The opening narration is accompanied by a date: 1280 A.D. It’s hard to say exactly when William Wallace was born, but he would have been a young boy in 1280. That’s fine. What’s not fine is that this intro completely misconstrues the actual state of politics at the time. Alexander III (the king who had just died without a son) was still alive in 1280. While his sons did die before him, he didn’t die until 1286. His daughter married the prince of Norway and died giving birth to a daughter, Margaret. The Scottish nobles loyally agreed to make Margaret their queen when she came of age and Longshanks himself engaged his son to her. Margaret died in 1290, but Longshanks made no move on Scotland when she did, and he never actually declared the crown for himself.
Instead, the Scottish nobles began fighting each other for the crown. They asked Longshanks to choose one of them and he agreed on the condition they swear fealty to him. And they did! Turns out, Scottish nobles were really fucking selfish. After naming John Balliol king, Longshanks constantly pressured Scotland to do favors for England. Eventually, the Scottish nobles got pissed enough to create an alliance with France, causing Longshanks to march on Scotland in 1296. A full sixteen years after the beginning of Braveheart allegedly takes place.

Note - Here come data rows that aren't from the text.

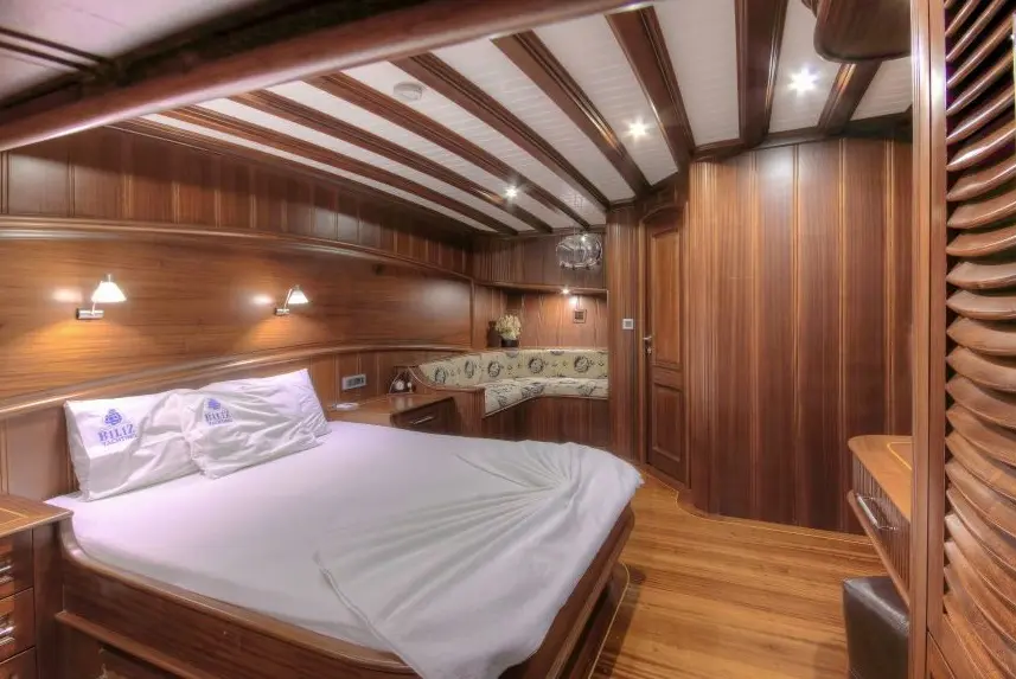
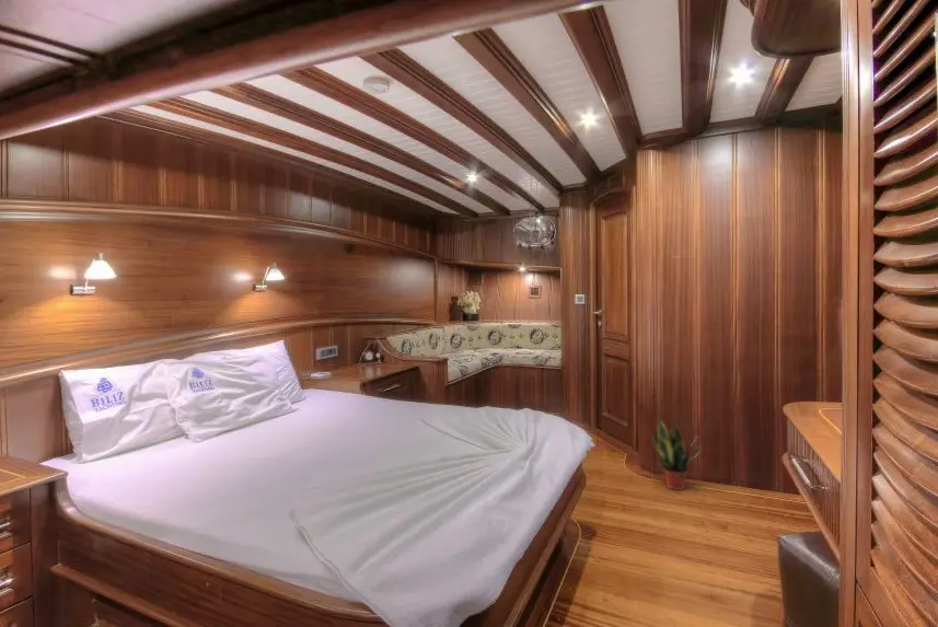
+ potted plant [651,417,702,491]
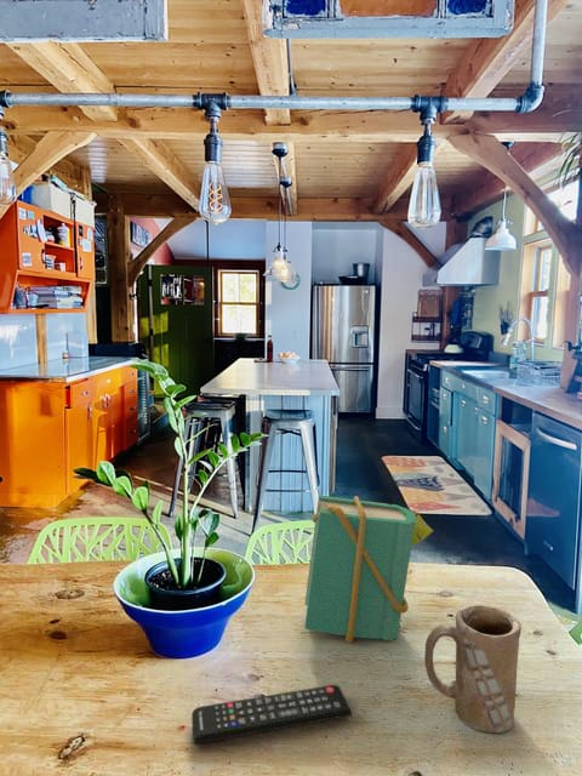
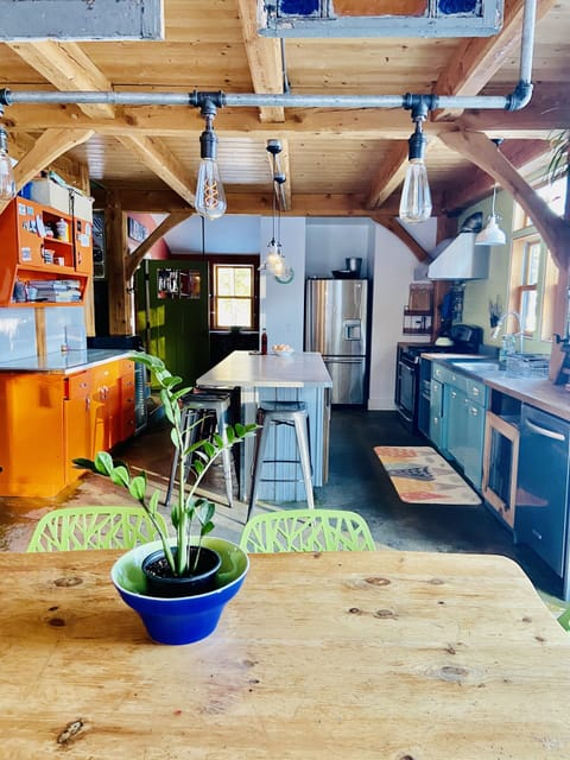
- book [304,495,434,644]
- mug [423,604,523,734]
- remote control [190,684,353,746]
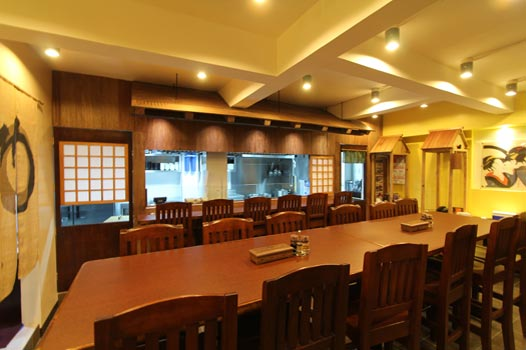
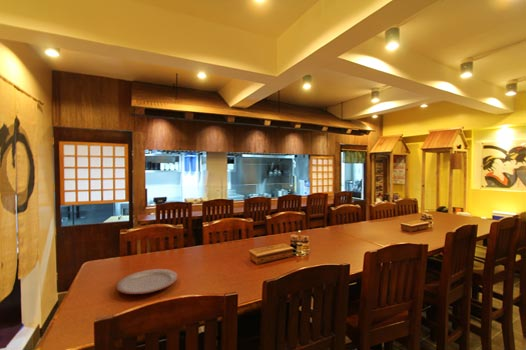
+ plate [116,268,179,295]
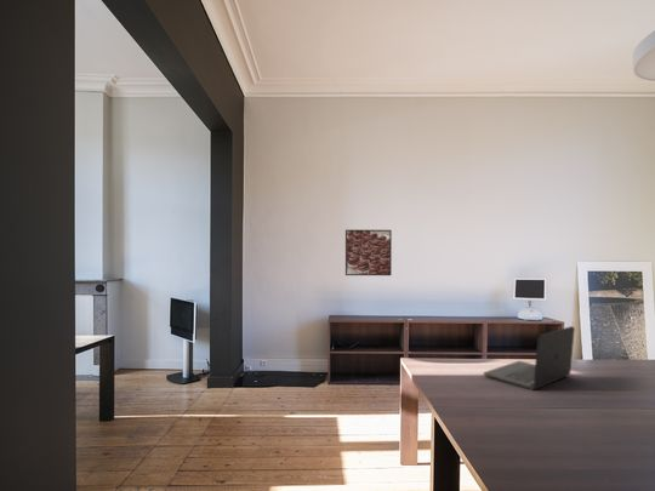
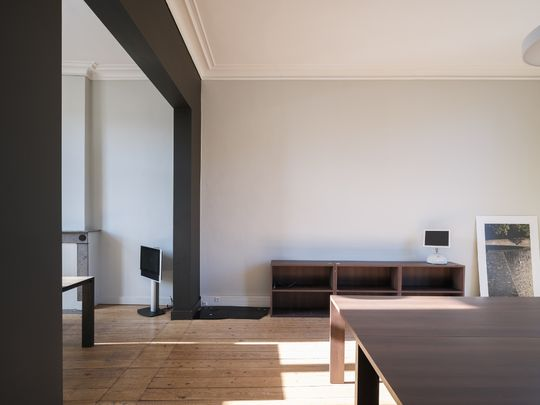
- laptop [483,325,576,392]
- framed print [344,229,393,276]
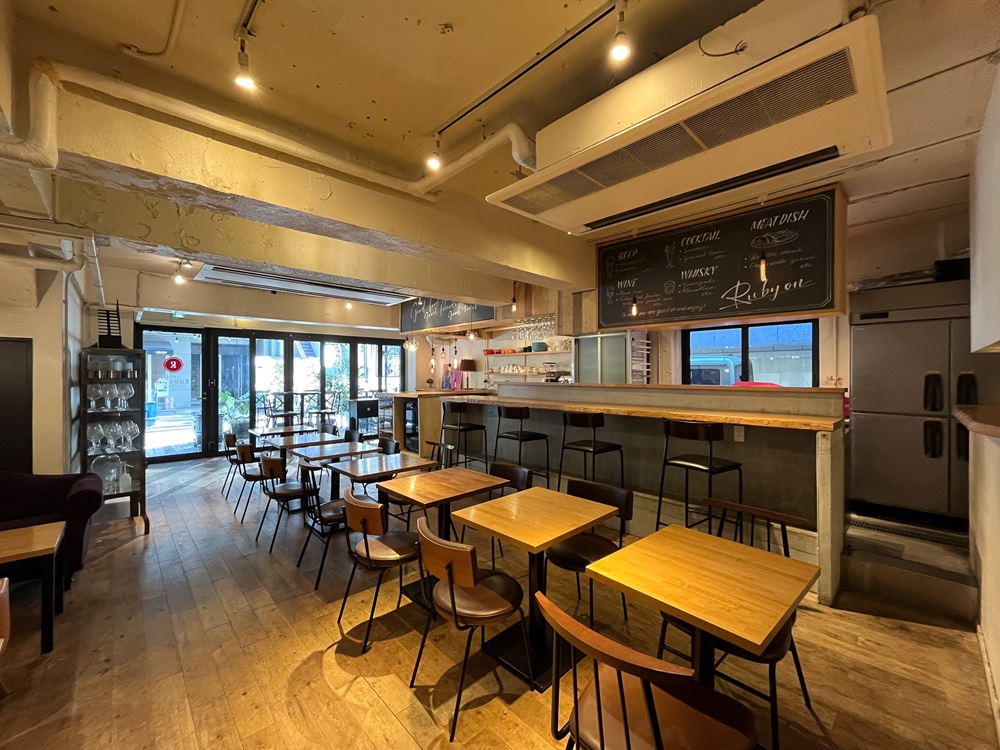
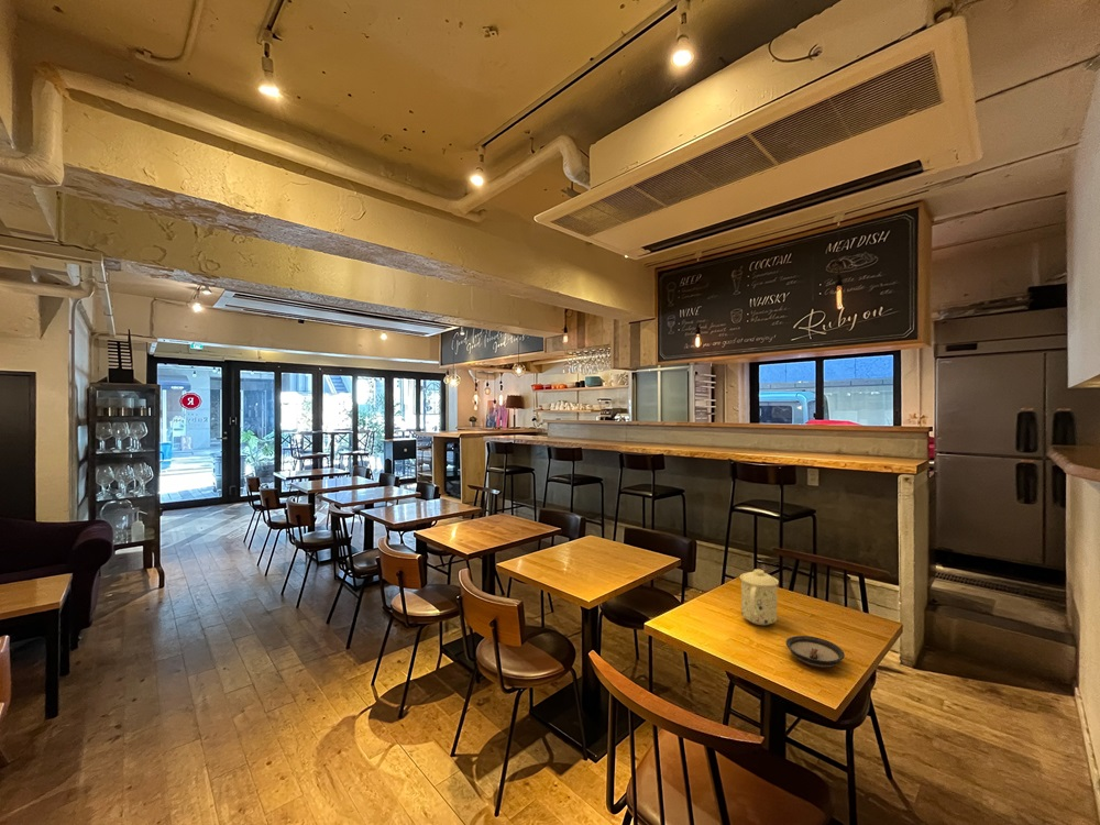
+ mug [739,568,780,626]
+ saucer [784,635,846,669]
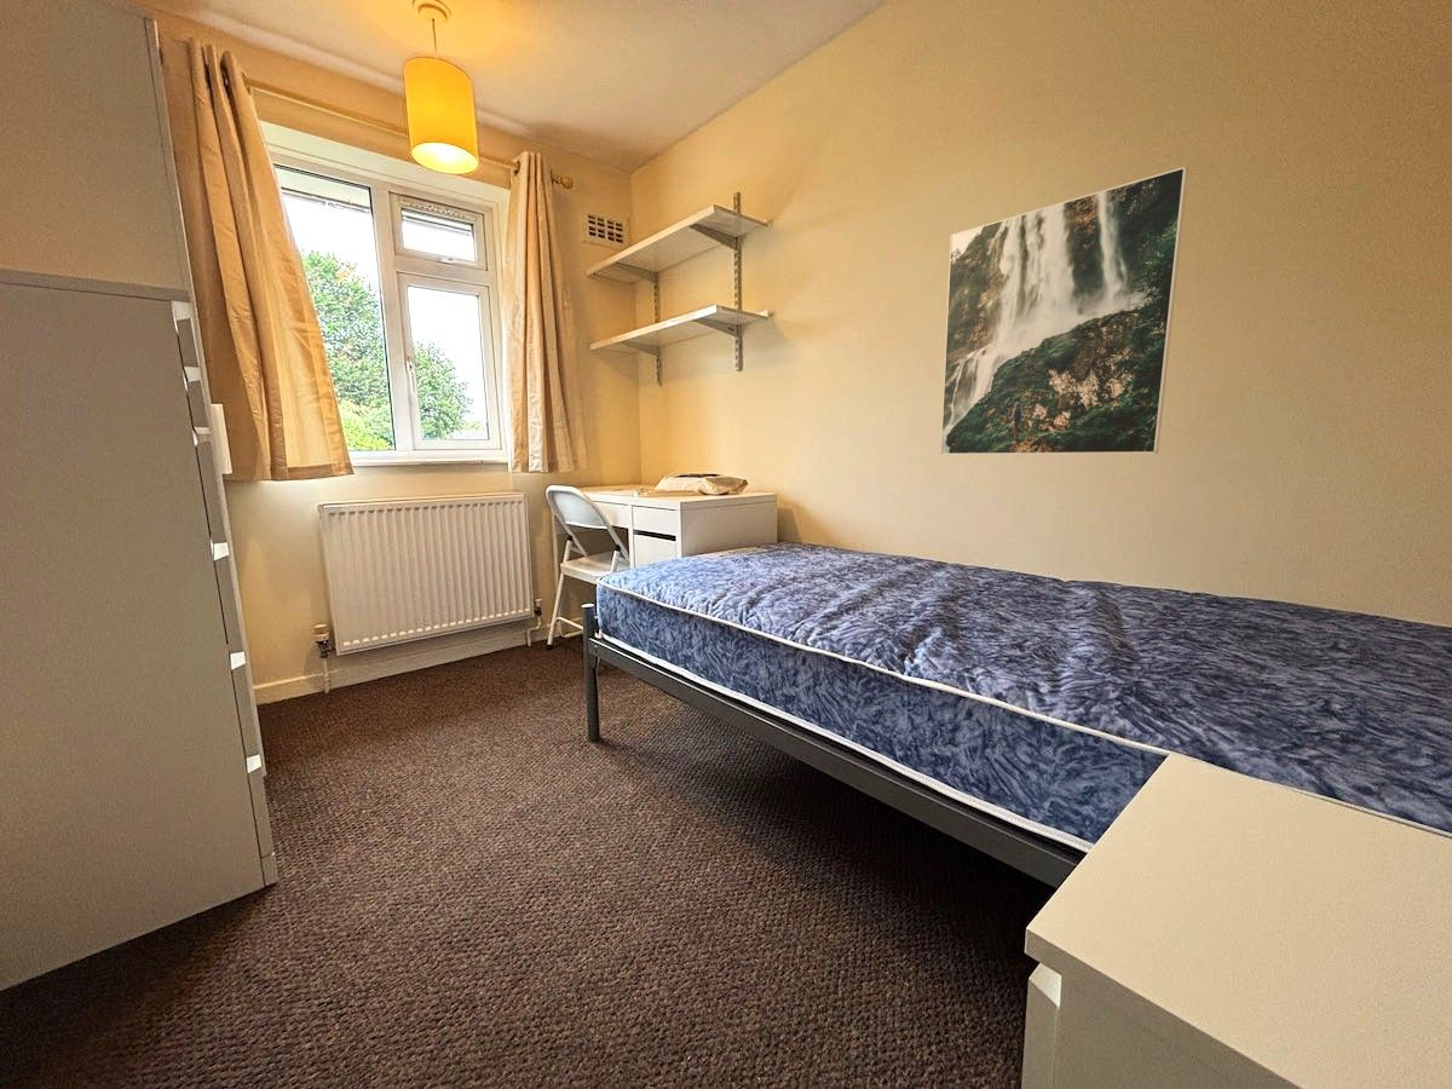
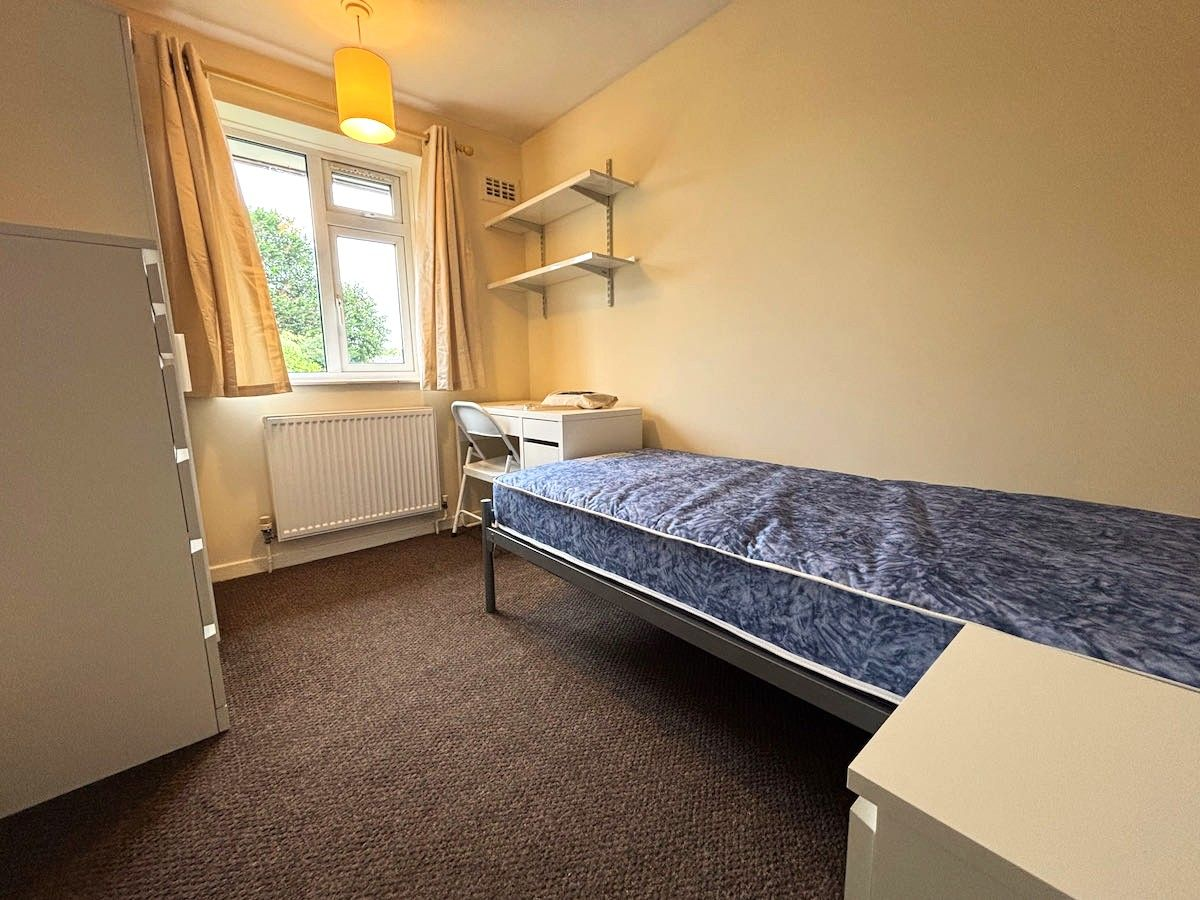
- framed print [939,166,1189,456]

But we’re not done yet. Let’s address the last part of these opening lines: Longshanks invited nobles to talk about a truce and among the men invited was Malcolm Wallace. Tradition usually names Malcolm Wallace as William’s father, but there’s a small bit of evidence to the contrary. After the Battle of Stirling Bridge, William named himself as the “son of Alan Wallace.” It seems Malcom had some wealthy and vague connections to Scottish history, making him an appealing candidate for William’s father. Alan Wallace was a commoner we don’t know anything about.
For the record, William had two brothers: John and Malcolm. This means William’s father had three sons. In addition, both John and Malcolm lived long enough to help their brother in his fight against the British.
To the narrator: YOU ARE A LIAR.
There are so, so many other things going on in this movie and no time to discuss them. I’ll leave off with Isabella. Aside from her being aged up, which works for dramatic purposes, the movie completely undercuts the things about this woman that made her fascinating. Later in her life, fed up with her husband, Isabella took on Roger Mortimer as a lover and overthrew Edward II, ruling England as a regent for her son. She was nicknamed the “she-wolf of France” for her fierce personality and ball-busting ways. The historical Isabella is sadly lacking in Braveheart. She shows small sparks of life, but there are far too many shots of her walking dreamily through hallways and thinking about Wallace. Oh, and the principle language in the English court in the 1300s was French, so she and her maid could not have gotten away with all their “secret conversations.”
Can we and should we excuse the film’s inaccuracies and accept it as a piece of drama? To some degree, sure, but I have a problem with the argument that nobody’s allowed to get offended because it’s “just a movie.” Movies can revitalize interest in subjects that have largely been forgotten about. Braveheart sparked a new wave of tourism to Scotland. Some people might end up hearing the real story, but most of us are left with faint memories of evil kings mercilessly killing heroes without knowing where we learned the story. You can still enjoy the story and appreciate the history at the same time. Sometimes, you might even find that you like the truth better than the fiction.